# [Stored data]
--------------------------------------------------
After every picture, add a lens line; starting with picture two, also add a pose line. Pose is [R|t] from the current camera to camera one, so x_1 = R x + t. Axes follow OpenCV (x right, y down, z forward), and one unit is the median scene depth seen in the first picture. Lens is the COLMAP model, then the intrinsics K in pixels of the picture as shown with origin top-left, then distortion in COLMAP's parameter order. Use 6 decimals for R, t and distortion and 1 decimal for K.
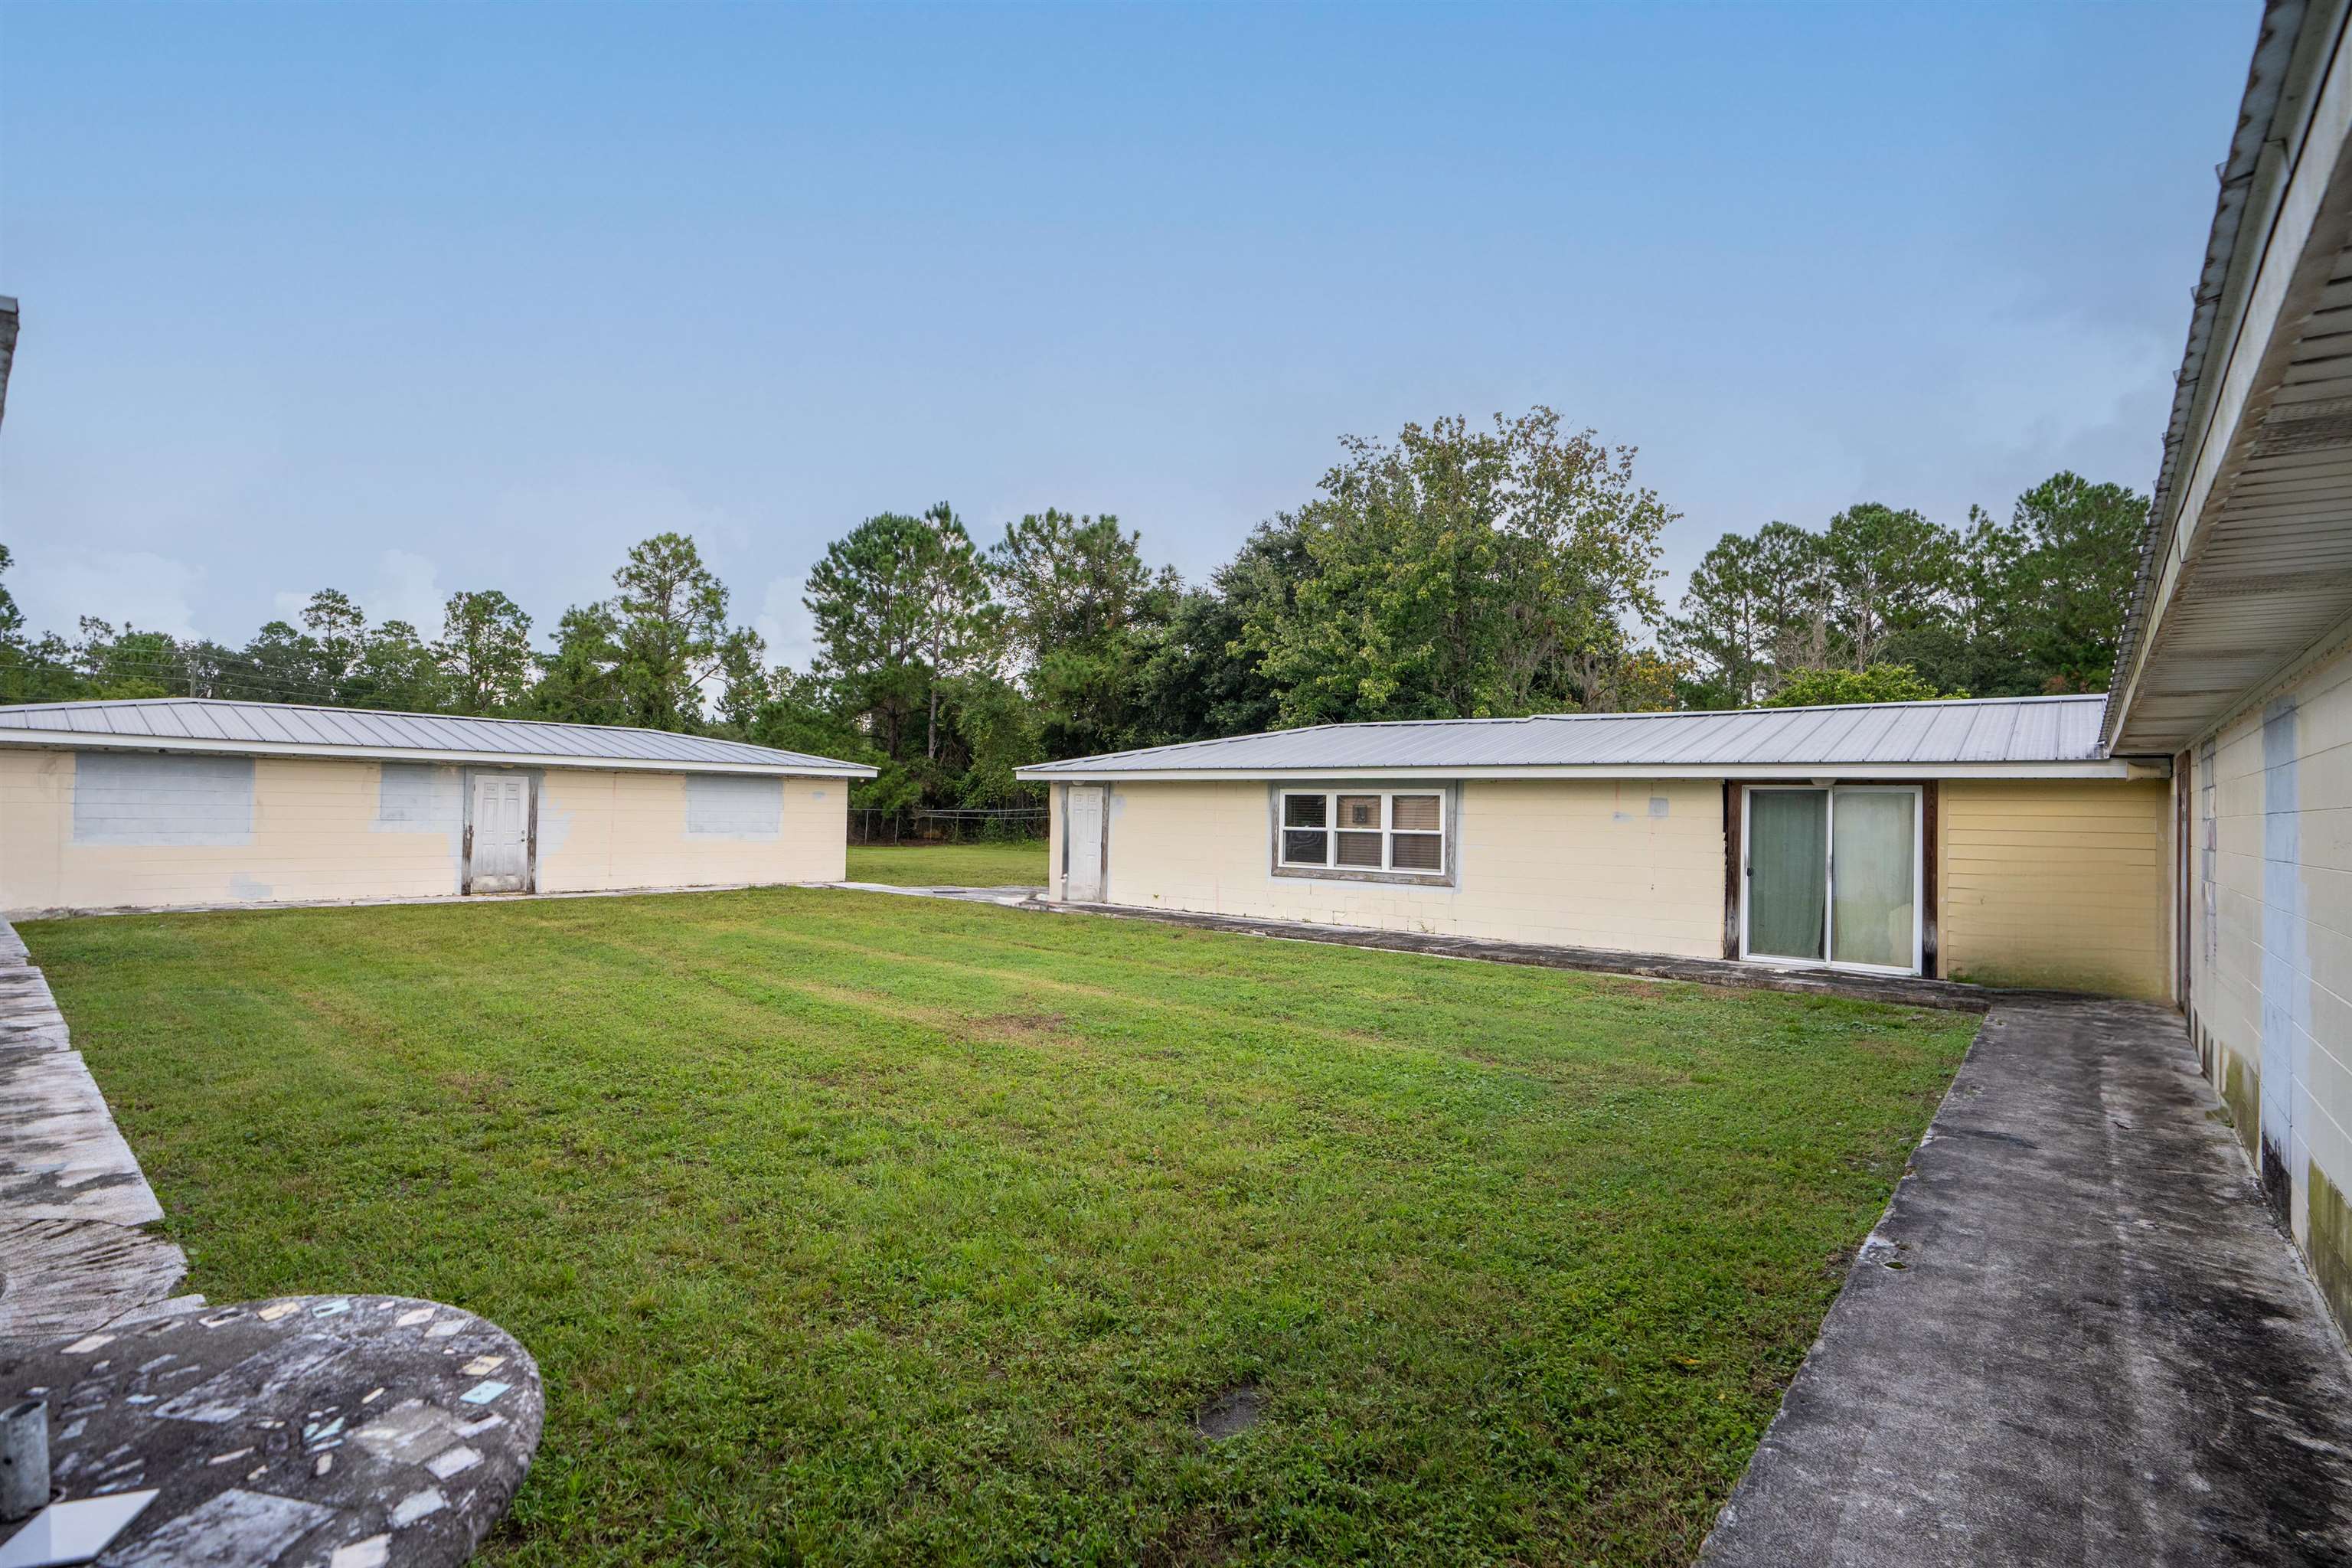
lens RADIAL K [[1218.9, 0, 1176.0], [0, 1218.9, 784.0], [0, 0, 1]] dist [-0.002469, -0.000094]
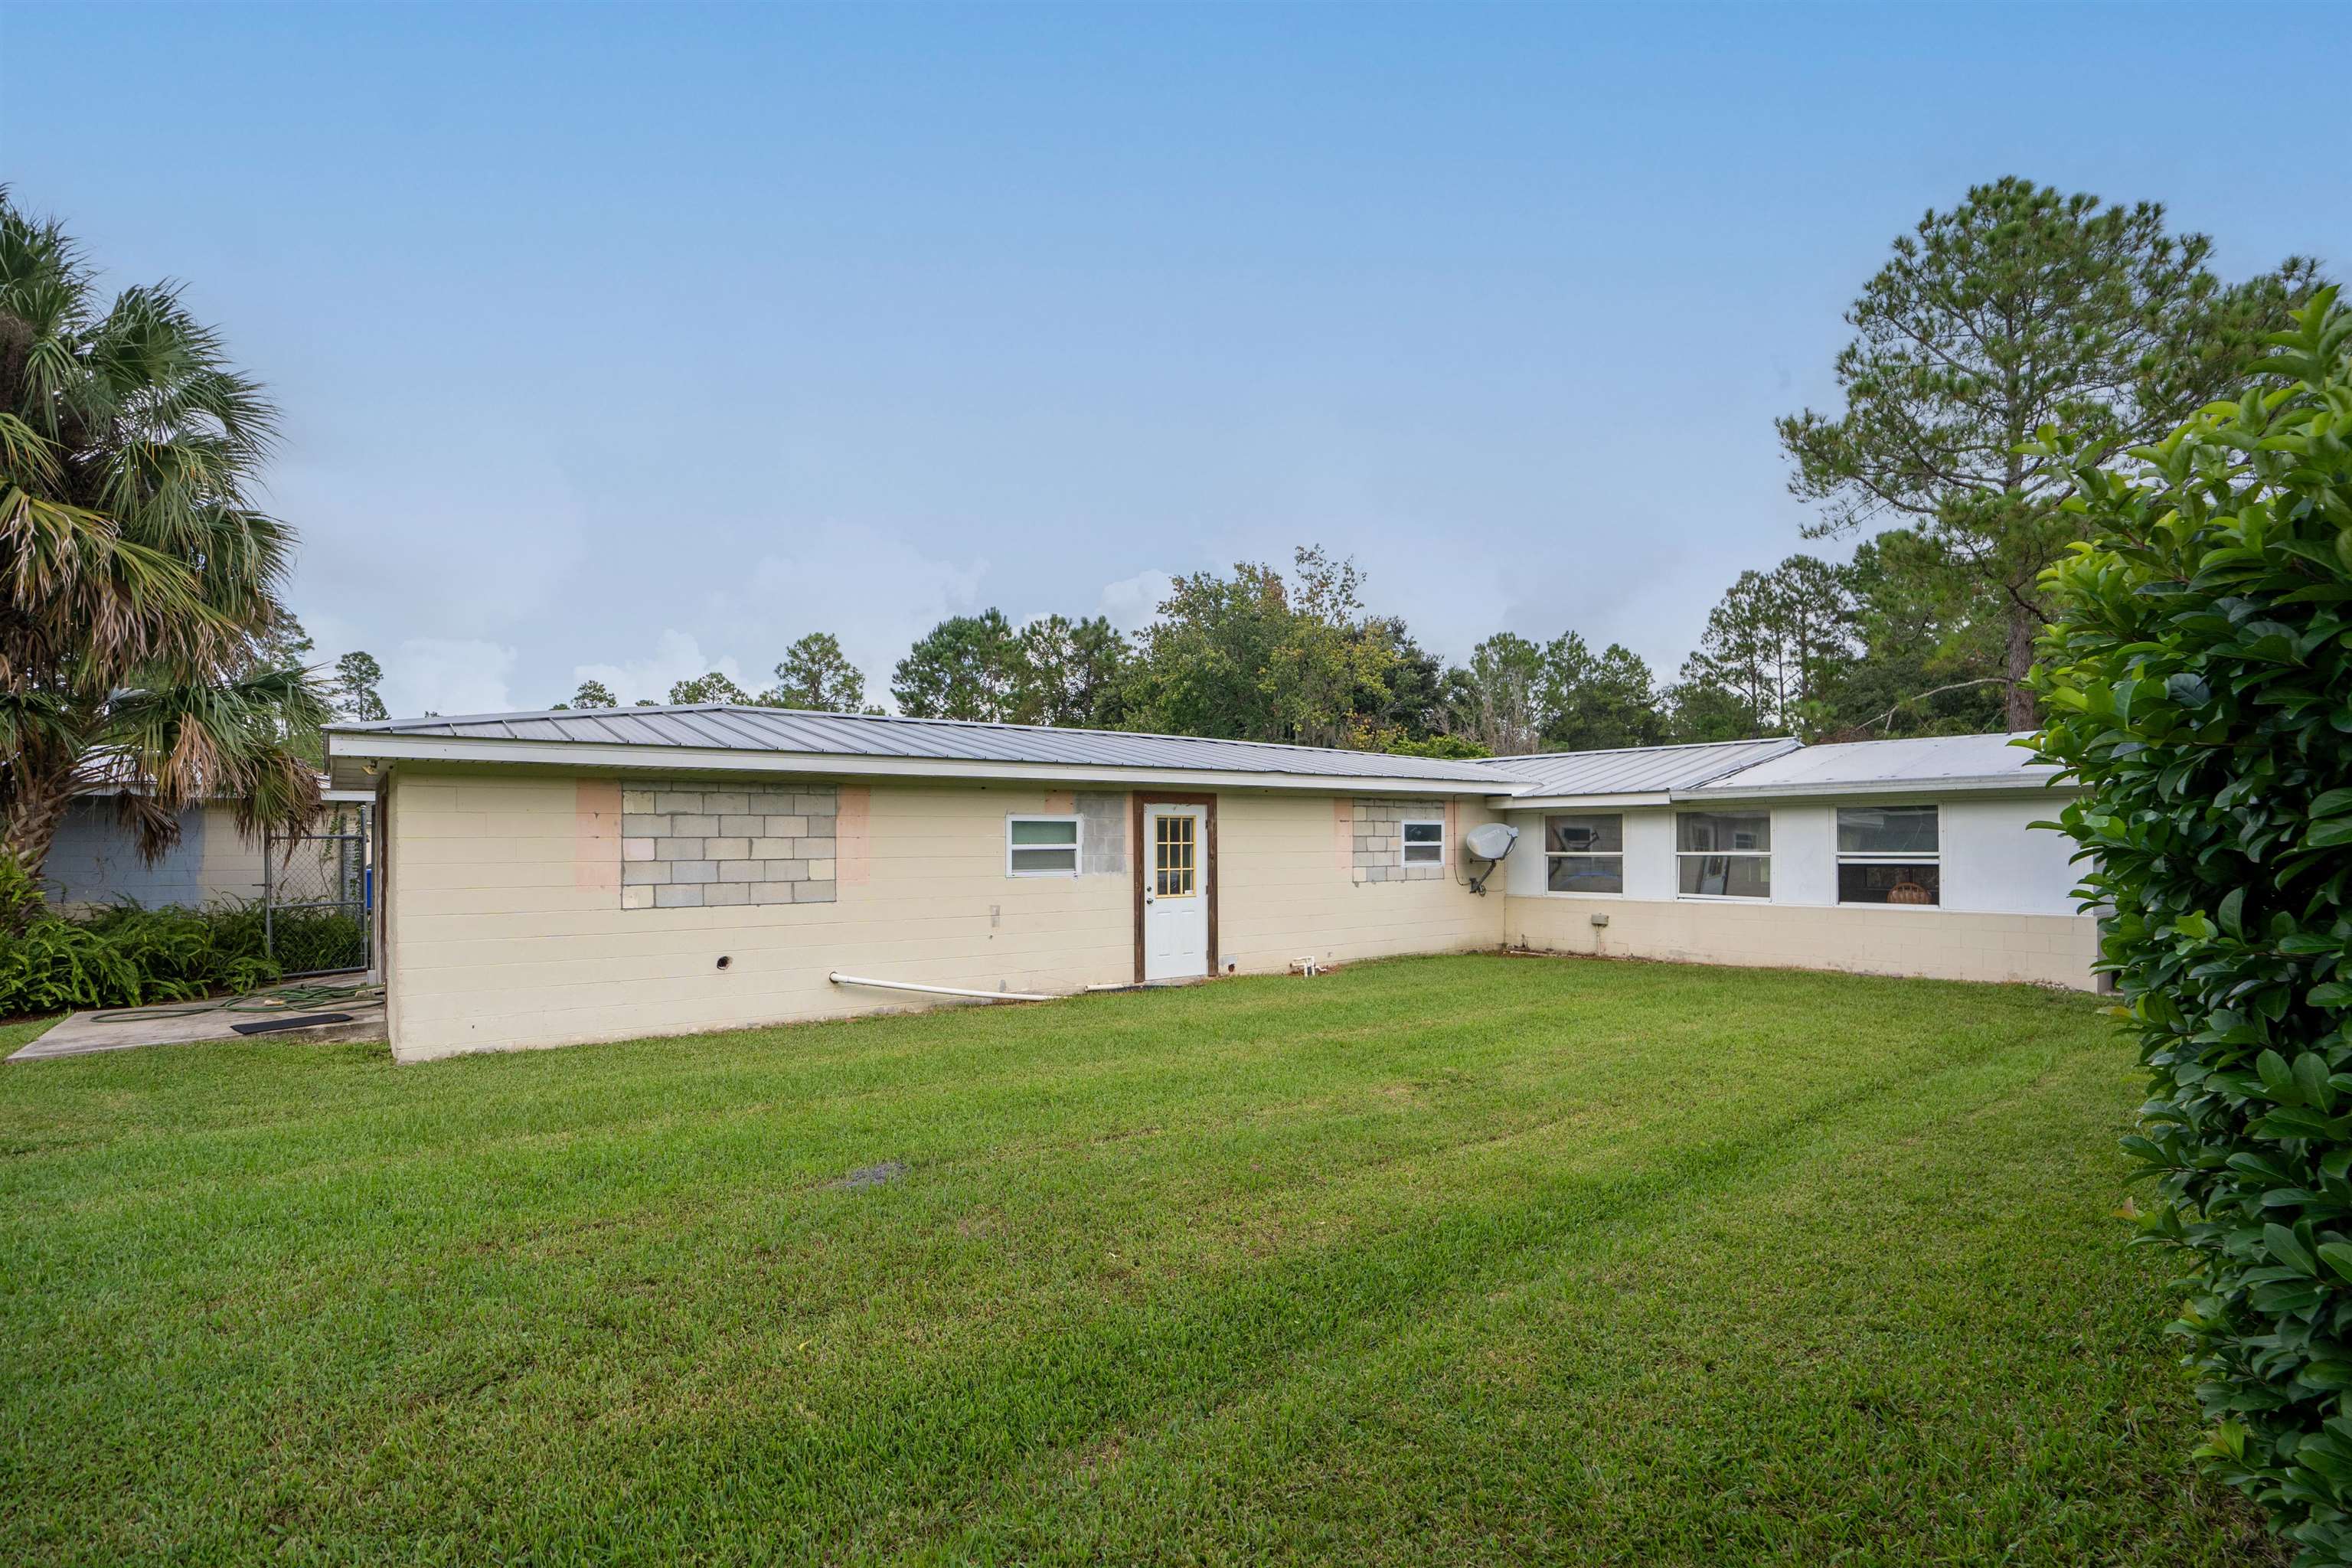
lens RADIAL K [[1218.9, 0, 1176.0], [0, 1218.9, 784.0], [0, 0, 1]] dist [-0.002469, -0.000094]
pose [[0.983536, -0.038282, -0.176611, 0.159801], [0.033388, 0.998974, -0.030604, -0.001807], [0.177602, 0.024203, 0.983805, -0.157202]]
--------------------------------------------------
# [What is required]
Reproduce all of the material above word for word, but leave the pictures out.

# [Solved exercise]
After every picture, add a lens line; starting with picture two, also add a pose line. Pose is [R|t] from the current camera to camera one, so x_1 = R x + t. Axes follow OpenCV (x right, y down, z forward), and one unit is the median scene depth seen in the first picture. Lens is the COLMAP model, then the intrinsics K in pixels of the picture as shown with origin top-left, then distortion in COLMAP's parameter order. Use 6 decimals for R, t and distortion and 1 decimal for K.
lens RADIAL K [[1218.9, 0, 1176.0], [0, 1218.9, 784.0], [0, 0, 1]] dist [-0.002469, -0.000094]
lens RADIAL K [[1218.9, 0, 1176.0], [0, 1218.9, 784.0], [0, 0, 1]] dist [-0.002469, -0.000094]
pose [[0.983536, -0.038282, -0.176611, 0.159801], [0.033388, 0.998974, -0.030604, -0.001807], [0.177602, 0.024203, 0.983805, -0.157202]]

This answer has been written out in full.